_EXERCISE_: Lay out every line of the listing below as a numbered list, omitting any blank lines.

Dataset excerpt
============

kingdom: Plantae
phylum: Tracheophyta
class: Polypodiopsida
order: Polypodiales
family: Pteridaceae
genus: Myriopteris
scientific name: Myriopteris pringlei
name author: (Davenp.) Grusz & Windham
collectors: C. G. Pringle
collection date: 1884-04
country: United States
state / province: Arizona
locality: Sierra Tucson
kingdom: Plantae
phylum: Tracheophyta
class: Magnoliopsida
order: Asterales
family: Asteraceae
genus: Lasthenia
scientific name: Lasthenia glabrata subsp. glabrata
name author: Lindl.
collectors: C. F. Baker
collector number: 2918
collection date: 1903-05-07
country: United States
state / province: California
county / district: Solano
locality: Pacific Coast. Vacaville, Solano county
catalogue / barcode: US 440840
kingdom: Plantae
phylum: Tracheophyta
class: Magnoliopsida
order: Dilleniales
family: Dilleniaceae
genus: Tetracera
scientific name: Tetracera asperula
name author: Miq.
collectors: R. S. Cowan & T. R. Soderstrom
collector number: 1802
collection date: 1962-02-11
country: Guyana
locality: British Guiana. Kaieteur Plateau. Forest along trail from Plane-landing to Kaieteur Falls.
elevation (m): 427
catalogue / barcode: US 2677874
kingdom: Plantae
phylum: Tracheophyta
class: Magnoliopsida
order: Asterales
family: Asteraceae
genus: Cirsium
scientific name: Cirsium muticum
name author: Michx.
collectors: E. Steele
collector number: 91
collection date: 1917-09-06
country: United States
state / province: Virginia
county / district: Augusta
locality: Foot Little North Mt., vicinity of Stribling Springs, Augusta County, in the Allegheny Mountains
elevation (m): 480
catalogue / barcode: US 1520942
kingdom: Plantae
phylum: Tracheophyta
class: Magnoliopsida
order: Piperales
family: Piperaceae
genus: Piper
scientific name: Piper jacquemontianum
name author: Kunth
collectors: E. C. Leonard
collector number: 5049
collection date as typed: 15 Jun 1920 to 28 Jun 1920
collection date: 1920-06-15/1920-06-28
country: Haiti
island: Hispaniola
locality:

============

_PROBLEM SOLUTION_:
1. kingdom: Plantae
2. phylum: Tracheophyta
3. class: Polypodiopsida
4. order: Polypodiales
5. family: Pteridaceae
6. genus: Myriopteris
7. scientific name: Myriopteris pringlei
8. name author: (Davenp.) Grusz & Windham
9. collectors: C. G. Pringle
10. collection date: 1884-04
11. country: United States
12. state / province: Arizona
13. locality: Sierra Tucson
14. kingdom: Plantae
15. phylum: Tracheophyta
16. class: Magnoliopsida
17. order: Asterales
18. family: Asteraceae
19. genus: Lasthenia
20. scientific name: Lasthenia glabrata subsp. glabrata
21. name author: Lindl.
22. collectors: C. F. Baker
23. collector number: 2918
24. collection date: 1903-05-07
25. country: United States
26. state / province: California
27. county / district: Solano
28. locality: Pacific Coast. Vacaville, Solano county
29. catalogue / barcode: US 440840
30. kingdom: Plantae
31. phylum: Tracheophyta
32. class: Magnoliopsida
33. order: Dilleniales
34. family: Dilleniaceae
35. genus: Tetracera
36. scientific name: Tetracera asperula
37. name author: Miq.
38. collectors: R. S. Cowan & T. R. Soderstrom
39. collector number: 1802
40. collection date: 1962-02-11
41. country: Guyana
42. locality: British Guiana. Kaieteur Plateau. Forest along trail from Plane-landing to Kaieteur Falls.
43. elevation (m): 427
44. catalogue / barcode: US 2677874
45. kingdom: Plantae
46. phylum: Tracheophyta
47. class: Magnoliopsida
48. order: Asterales
49. family: Asteraceae
50. genus: Cirsium
51. scientific name: Cirsium muticum
52. name author: Michx.
53. collectors: E. Steele
54. collector number: 91
55. collection date: 1917-09-06
56. country: United States
57. state / province: Virginia
58. county / district: Augusta
59. locality: Foot Little North Mt., vicinity of Stribling Springs, Augusta County, in the Allegheny Mountains
60. elevation (m): 480
61. catalogue / barcode: US 1520942
62. kingdom: Plantae
63. phylum: Tracheophyta
64. class: Magnoliopsida
65. order: Piperales
66. family: Piperaceae
67. genus: Piper
68. scientific name: Piper jacquemontianum
69. name author: Kunth
70. collectors: E. C. Leonard
71. collector number: 5049
72. collection date as typed: 15 Jun 1920 to 28 Jun 1920
73. collection date: 1920-06-15/1920-06-28
74. country: Haiti
75. island: Hispaniola
76. locality:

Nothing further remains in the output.